Transcatheter valves (see Fig. 13.4 ) in the aortic or pulmonic position appear similar to normal native valves, with three thin valve leaflets. However, increased echogenicity or thickness of the para-annular region is evidence. Some transcatheter aortic valves have a longer supporting cage that extends into the left ventricular (LV) outflow tract or ascending aorta. Transcatheter mitral valves have a supporting cylindrical cage that extends into the LV chamber, with a variable appearance depending on specific valve type.
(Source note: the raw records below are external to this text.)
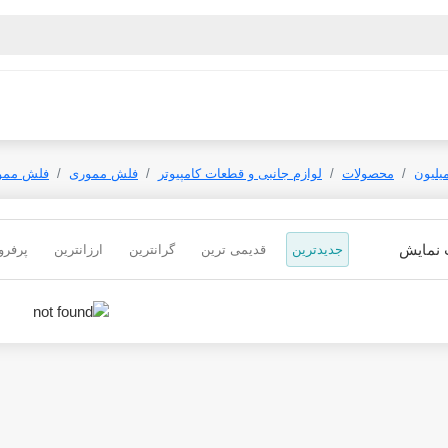
یلیون
محصولات
لوازم جانبی و قطعات کامپیوتر
فلش مموری
فلش ممو
 نمایش
جدیدترین
قدیمی ترین
گرانترین
ارزانترین
پرفرو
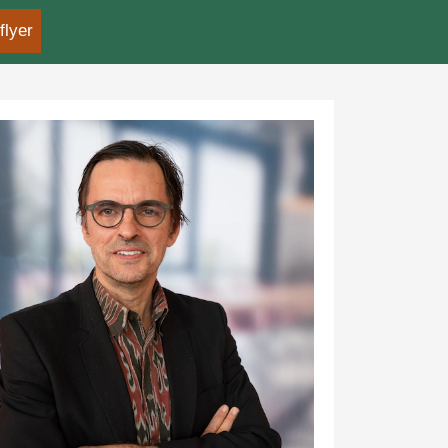
flyer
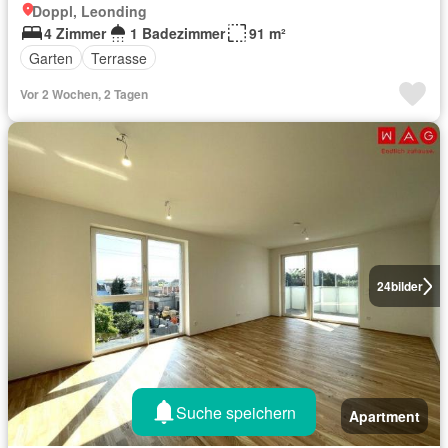
Doppl, Leonding
4 Zimmer
1 Badezimmer
91 m²
Garten
Terrasse
Vor 2 Wochen, 2 Tagen
24
bilder
Suche speichern
Apartment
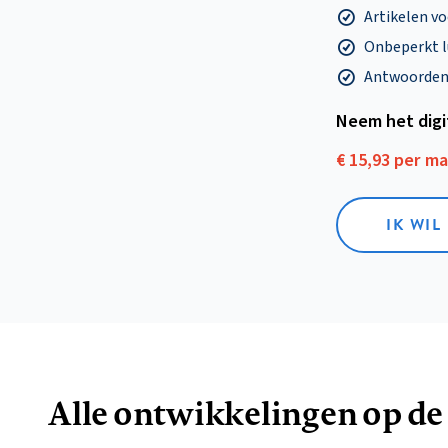
Artikelen v
Onbeperkt l
Antwoorden o
Neem het dig
€ 15,93 per m
IK WIL
Alle ontwikkelingen op de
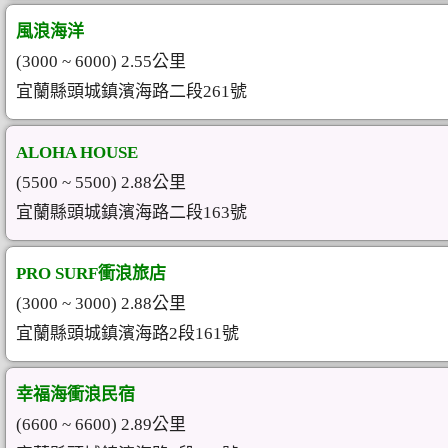
風浪海洋
(3000 ~ 6000) 2.55公里
宜蘭縣頭城鎮濱海路二段261號
ALOHA HOUSE
(5500 ~ 5500) 2.88公里
宜蘭縣頭城鎮濱海路二段163號
PRO SURF衝浪旅店
(3000 ~ 3000) 2.88公里
宜蘭縣頭城鎮濱海路2段161號
幸福海衝浪民宿
(6600 ~ 6600) 2.89公里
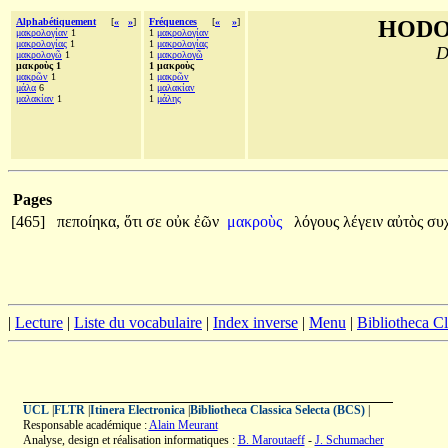
Alphabétiquement
[
«
»
]
Fréquences
[
«
»
]
HODO
μακρολογίαν
1
1
μακρολογίαν
μακρολογίας
1
1
μακρολογίας
D
μακρολογῶ
1
1
μακρολογῶ
μακροὺς 1
1 μακροὺς
μακρῶν
1
1
μακρῶν
μάλα
6
1
μαλακίαν
μαλακίαν
1
1
μάλης
Pages
[465]
πεποίηκα,
ὅτι
σε
οὐκ
ἐῶν
μακροὺς
λόγους
λέγειν
αὐτὸς
συ
|
Lecture
|
Liste du vocabulaire
|
Index inverse
|
Menu
|
Bibliotheca C
UCL
|
FLTR
|
Itinera Electronica
|
Bibliotheca Classica Selecta (BCS)
|
Responsable académique :
Alain Meurant
Analyse, design et réalisation informatiques :
B. Maroutaeff
-
J. Schumacher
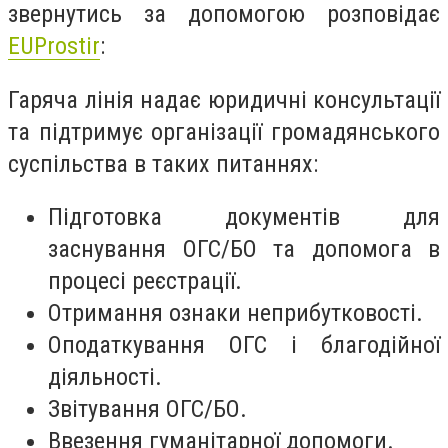
звернутись за допомогою розповідає
EUProstir
:
Гаряча лінія надає юридичні консультації
та підтримує організації громадянського
суспільства в таких питаннях:
Підготовка документів для
заснування ОГС/БО та допомога в
процесі реєстрації.
Отримання ознаки неприбутковості.
Оподаткування ОГС і благодійної
діяльності.
Звітування ОГС/БО.
Ввезення гуманітарної допомоги.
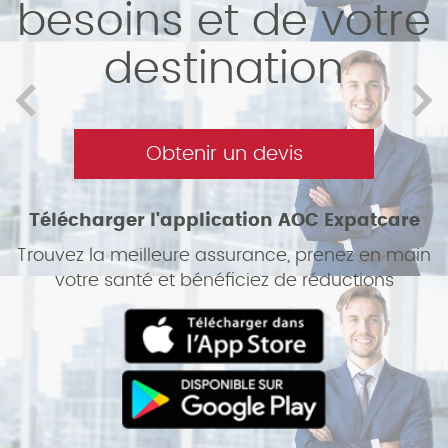
besoins et de votre
destination
Obtenir un devis
Télécharger l'application AOC Expatcare
Trouvez la meilleure assurance, prenez en main
votre santé et bénéficiez de réductions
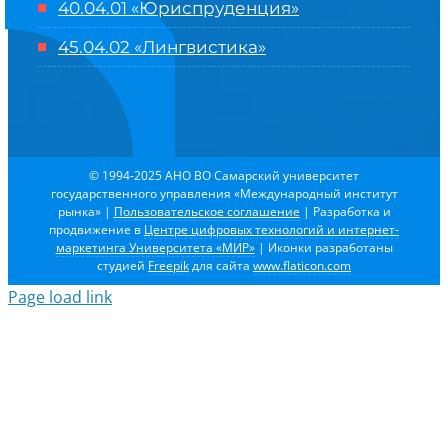
40.04.01 «Юриспруденция»
45.04.02 «Лингвистика»
© 1994-2025 АНО ВО Самарский университет
государственного управления «Международный институт
рынка»
|
Пользовательское соглашение
| Разработка и
продвижение в
Центре цифровых технологий и интернет-
маркетинга Университета «МИР»
| Иконки разработаны
студией
Freepik
для сайта
www.flaticon.com
Page load link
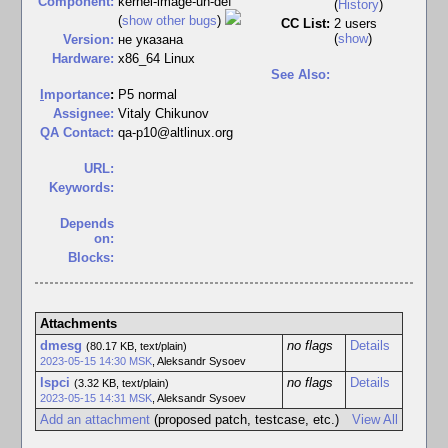
Component:
kernel-image-un-def
(
History
)
(
show other bugs
)
CC List:
2 users
(
show
)
Version:
не указана
Hardware:
x86_64 Linux
See Also:
I
mportance
:
P5 normal
Assignee:
Vitaly Chikunov
QA Contact:
qa-p10@altlinux.org
URL:
Keywords:
Depends
on:
Blocks:
Attachments
dmesg
no flags
Details
(80.17 KB, text/plain)
2023-05-15 14:30 MSK
,
Aleksandr Sysoev
lspci
no flags
Details
(3.32 KB, text/plain)
2023-05-15 14:31 MSK
,
Aleksandr Sysoev
Add an attachment
(proposed patch, testcase, etc.)
View All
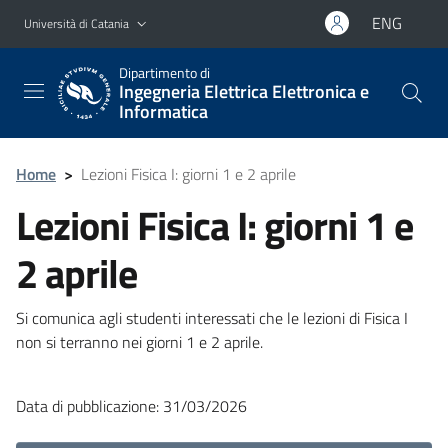
Vai al contenuto principale
Vai al menu di navigazione
ENG
Università di Catania
Dipartimento di
Ingegneria Elettrica Elettronica e
Informatica
Home
>
Lezioni Fisica I: giorni 1 e 2 aprile
Lezioni Fisica I: giorni 1 e
2 aprile
Si comunica agli studenti interessati che le lezioni di Fisica I
non si terranno nei giorni 1 e 2 aprile.
Data di pubblicazione: 31/03/2026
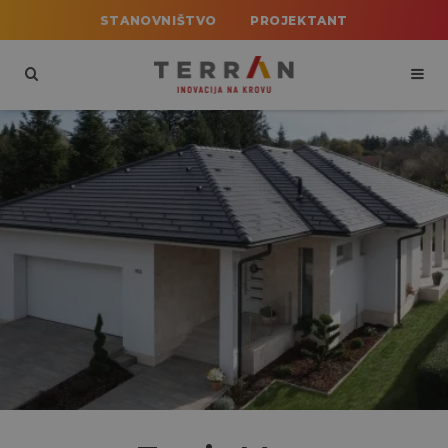
STANOVNIŠTVO
PROJEKTANT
Aortic homografts appear similar to native aortic valves except for some increased thickness in the LV outflow tract and the ascending aorta at the proximal and distal suture sites. Typically, the homograft is implanted using the mini-root technique with the homograft replacing a segment of the native aorta. This approach necessitates reimplantation of the coronary arteries. In the past, the aortic homograft sometimes was positioned inside the patient's native aorta with appropriate trimming to maintain patency of the coronary ostia. In patients with endocarditis, the attached anterior mitral leaflet of the homograft is an option for patching a ventricular septal defect or abscess cavity. The echocardiographic appearance of a homograft is very similar to that of a native aortic valve, except for the associated surgical changes. Standard parasternal long- and short-axis image planes provide optimal visualization of valve leaflet anatomy and motion.
Improved images of prosthetic tissue valves can be obtained from a TEE approach, particularly for valves in the mitral position, because the ultrasound beam has a perpendicular orientation to the leaflets with no intervening structures from this approach. With aortic valve prostheses, TEE imaging is less rewarding because the posterior part of the sewing ring shadows the valve leaflets. When images of the leaflets themselves are suboptimal, Doppler data can provide valuable information.
The longevity of bioprosthesis valves typically is limited by slowly progressive tissue failure with fibrocalcific changes resulting in leaflet deformity (leading to regurgitation), increased stiffness (leading to stenosis), or both. Echocardiographically, increased echogenicity and irregularity of the leaflets are typical, although images of the leaflets often are suboptimal because of shadowing and reverberation.